¿Puedes prolongar la semblanza necrológica de Alejandra Ferrándiz a partir de su última frase?

• _Texto del ejercicio_:
########################################

Alejandra Ferrándiz Lloret, historiadora de la psicología
Cuando supo la naturaleza de su enfermedad, que sería un sufrimiento largo, Alejandra Ferrándiz llamó a algunos amigos y les rogó que guardaran en silencio la peor noticia que ella nos podía dar.
Hasta su muerte, anteayer, en Orcheta, Alicante, la casa de sus padres, Alejandra sufrió el acoso del mal, lo arrostró con la fortaleza con que vivió todas las circunstancias de la vida, con discreción y con insólita valentía, y nos dejó, a los que la quisimos, con el recuerdo de una de las mujeres más nobles, tiernas e inteligentes que hayamos conocido.
Tenía 58 años, era psicóloga, fue profesora de Historia de la Psicología de la Universidad Nacional de Educación a Distancia. Además, fue investigadora asociada a la Fundación Gregorio Marañón, a la que apoyó, con el exigente criterio con que abordaba los asuntos de su materia, en el esclarecimiento del legado del extraordinario médico y escritor español.
Psicóloga también de la vida cotidiana, escribió a principio de los setenta, en 1974, junto con su marido, Vicente Verdú, un libro fundamental para entender el desarrollo del proceso amoroso en España, su lenguaje, su historia y sus conductas. Su Noviazgo y matrimonio en la burguesía española, que se leyó ávidamente entonces, convirtió al matrimonio Ferrándiz-Verdú en punto de referencia para abordar las que empezaban a ser nuevas relaciones amorosas en aquella España que despuntaba a la libertad, y acaso ese mismo libro las ayudó a vislumbrar de otra manera.

########################################

• _Información proporcionada_:
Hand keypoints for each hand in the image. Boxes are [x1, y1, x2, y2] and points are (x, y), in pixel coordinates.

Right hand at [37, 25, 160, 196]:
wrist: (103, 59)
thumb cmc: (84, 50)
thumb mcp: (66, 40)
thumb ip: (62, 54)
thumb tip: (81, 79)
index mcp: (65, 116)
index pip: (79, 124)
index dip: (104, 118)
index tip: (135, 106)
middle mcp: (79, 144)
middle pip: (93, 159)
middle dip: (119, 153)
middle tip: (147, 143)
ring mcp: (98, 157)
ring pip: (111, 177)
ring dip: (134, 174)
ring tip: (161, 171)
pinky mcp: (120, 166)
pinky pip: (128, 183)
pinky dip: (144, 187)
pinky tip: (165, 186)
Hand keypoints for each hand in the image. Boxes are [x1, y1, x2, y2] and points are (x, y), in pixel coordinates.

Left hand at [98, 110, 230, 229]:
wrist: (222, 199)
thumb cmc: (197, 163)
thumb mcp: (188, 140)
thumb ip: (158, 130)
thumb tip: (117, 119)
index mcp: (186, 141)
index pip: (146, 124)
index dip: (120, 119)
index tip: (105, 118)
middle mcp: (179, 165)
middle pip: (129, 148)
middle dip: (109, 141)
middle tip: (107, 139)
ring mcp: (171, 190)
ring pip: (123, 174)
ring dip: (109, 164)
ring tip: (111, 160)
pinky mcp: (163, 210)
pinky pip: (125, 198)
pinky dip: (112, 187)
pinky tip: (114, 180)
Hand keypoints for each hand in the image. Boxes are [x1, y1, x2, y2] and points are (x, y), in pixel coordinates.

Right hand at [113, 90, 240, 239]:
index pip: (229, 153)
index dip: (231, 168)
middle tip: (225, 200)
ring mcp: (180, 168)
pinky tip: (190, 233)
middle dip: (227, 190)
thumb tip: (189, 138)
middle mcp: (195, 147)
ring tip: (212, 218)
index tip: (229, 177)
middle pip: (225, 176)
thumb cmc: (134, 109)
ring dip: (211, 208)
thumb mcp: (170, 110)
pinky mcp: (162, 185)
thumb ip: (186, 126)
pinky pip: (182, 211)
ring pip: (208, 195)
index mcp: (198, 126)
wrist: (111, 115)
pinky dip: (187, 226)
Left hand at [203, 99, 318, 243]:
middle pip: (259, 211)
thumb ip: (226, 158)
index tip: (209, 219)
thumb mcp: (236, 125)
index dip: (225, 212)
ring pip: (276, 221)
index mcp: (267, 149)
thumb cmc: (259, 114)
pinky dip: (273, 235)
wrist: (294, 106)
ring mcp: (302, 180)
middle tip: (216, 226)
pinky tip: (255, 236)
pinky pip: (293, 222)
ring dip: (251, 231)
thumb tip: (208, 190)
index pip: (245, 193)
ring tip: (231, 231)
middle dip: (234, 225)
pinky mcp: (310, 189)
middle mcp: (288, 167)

########################################

• _Resultado de la actividad_:
Es probable que Verdú, uno de los grandes periodistas de costumbres y cultura que tiene la prensa española, haya puesto ahí, en ese libro, los datos y las poesías. Pero es seguro que aquella Alejandra juvenil y ya extremadamente imaginativa, sensata y perspicaz, puso el conocimiento de la peripecia humana, además de un carácter que los años ahondaron aún más hasta convertirla en una consejera personal de valor incomparable.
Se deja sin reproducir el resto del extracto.